[Rd] Bias in R's random integers?
Duncan Murdoch
murdoch@dunc@n @ending from gm@il@com
Thu Sep 20 00:08:28 CEST 2018
On 19/09/2018 5:57 PM, David Hugh-Jones wrote:
>
> It doesn't seem too hard to come up with plausible ways in which this
> could give bad results. Suppose I sample rows from a large dataset,
> maybe for bootstrapping. Suppose the rows are non-randomly ordered, e.g.
> odd rows are males, even rows are females. Oops! Very non-representative
> sample, bootstrap p values are garbage.

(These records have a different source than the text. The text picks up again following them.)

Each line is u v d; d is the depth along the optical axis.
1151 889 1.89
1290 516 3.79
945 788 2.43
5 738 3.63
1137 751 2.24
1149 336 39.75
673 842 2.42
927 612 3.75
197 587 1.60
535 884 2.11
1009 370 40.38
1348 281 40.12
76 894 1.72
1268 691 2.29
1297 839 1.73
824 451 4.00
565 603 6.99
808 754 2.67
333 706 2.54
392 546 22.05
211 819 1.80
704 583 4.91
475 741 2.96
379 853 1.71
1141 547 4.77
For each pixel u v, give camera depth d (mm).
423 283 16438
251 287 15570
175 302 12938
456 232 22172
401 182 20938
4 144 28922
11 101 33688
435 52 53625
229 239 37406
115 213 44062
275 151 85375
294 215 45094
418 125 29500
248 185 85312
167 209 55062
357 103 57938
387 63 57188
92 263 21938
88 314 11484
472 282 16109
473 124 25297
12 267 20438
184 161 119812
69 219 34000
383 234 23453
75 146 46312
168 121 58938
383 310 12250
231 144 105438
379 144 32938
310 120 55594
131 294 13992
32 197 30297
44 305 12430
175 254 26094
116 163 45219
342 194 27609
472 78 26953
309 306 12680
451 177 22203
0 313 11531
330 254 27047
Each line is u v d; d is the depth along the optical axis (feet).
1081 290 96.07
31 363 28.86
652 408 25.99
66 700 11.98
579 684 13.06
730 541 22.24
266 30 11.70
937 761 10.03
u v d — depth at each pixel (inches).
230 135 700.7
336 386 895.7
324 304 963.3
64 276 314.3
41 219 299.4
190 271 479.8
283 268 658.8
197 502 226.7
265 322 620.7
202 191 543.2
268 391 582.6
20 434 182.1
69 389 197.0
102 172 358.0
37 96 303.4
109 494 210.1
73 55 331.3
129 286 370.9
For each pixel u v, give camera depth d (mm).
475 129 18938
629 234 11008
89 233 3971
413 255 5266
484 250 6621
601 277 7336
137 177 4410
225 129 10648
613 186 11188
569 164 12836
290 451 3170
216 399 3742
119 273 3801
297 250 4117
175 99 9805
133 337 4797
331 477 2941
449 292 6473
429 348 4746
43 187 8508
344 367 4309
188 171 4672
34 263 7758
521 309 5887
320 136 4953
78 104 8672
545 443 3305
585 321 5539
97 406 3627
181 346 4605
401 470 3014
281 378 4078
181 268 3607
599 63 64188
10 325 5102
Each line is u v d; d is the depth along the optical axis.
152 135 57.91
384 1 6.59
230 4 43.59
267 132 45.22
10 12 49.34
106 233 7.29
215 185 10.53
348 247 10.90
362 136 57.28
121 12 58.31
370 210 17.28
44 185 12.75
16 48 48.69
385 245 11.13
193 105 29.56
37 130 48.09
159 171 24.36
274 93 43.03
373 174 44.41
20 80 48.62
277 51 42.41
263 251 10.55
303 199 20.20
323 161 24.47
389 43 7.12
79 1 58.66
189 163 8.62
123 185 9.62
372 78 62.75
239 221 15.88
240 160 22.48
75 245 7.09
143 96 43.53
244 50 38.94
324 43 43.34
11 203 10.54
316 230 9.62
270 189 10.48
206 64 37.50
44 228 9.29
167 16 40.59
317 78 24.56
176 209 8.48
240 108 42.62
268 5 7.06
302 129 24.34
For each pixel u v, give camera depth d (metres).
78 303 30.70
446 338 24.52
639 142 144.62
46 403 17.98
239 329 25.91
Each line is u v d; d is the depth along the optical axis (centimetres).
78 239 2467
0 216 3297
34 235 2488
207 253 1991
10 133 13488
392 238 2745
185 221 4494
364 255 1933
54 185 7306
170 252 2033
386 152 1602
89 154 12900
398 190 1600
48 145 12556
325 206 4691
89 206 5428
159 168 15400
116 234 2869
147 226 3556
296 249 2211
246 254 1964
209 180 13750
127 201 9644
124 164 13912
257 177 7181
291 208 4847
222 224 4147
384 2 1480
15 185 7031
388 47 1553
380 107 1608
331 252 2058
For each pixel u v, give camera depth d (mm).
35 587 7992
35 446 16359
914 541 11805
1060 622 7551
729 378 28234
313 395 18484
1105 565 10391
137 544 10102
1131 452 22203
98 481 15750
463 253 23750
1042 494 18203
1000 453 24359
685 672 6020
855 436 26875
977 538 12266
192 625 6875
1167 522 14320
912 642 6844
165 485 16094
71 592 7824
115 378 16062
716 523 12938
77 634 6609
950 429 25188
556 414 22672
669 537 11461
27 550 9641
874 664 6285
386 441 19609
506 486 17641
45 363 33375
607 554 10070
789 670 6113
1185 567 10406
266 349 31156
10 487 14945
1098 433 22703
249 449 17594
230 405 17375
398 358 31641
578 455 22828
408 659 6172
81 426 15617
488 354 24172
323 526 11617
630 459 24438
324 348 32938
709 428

That would only happen if your dataset was exactly 1717986918 elements
in size. (And in fact, it will be less extreme than I posted: I had x
set to 1717986918.4, as described in another thread. If you use an
integer value you need a different pattern; add or subtract an element
or two and the pattern needed to see a problem changes drastically.)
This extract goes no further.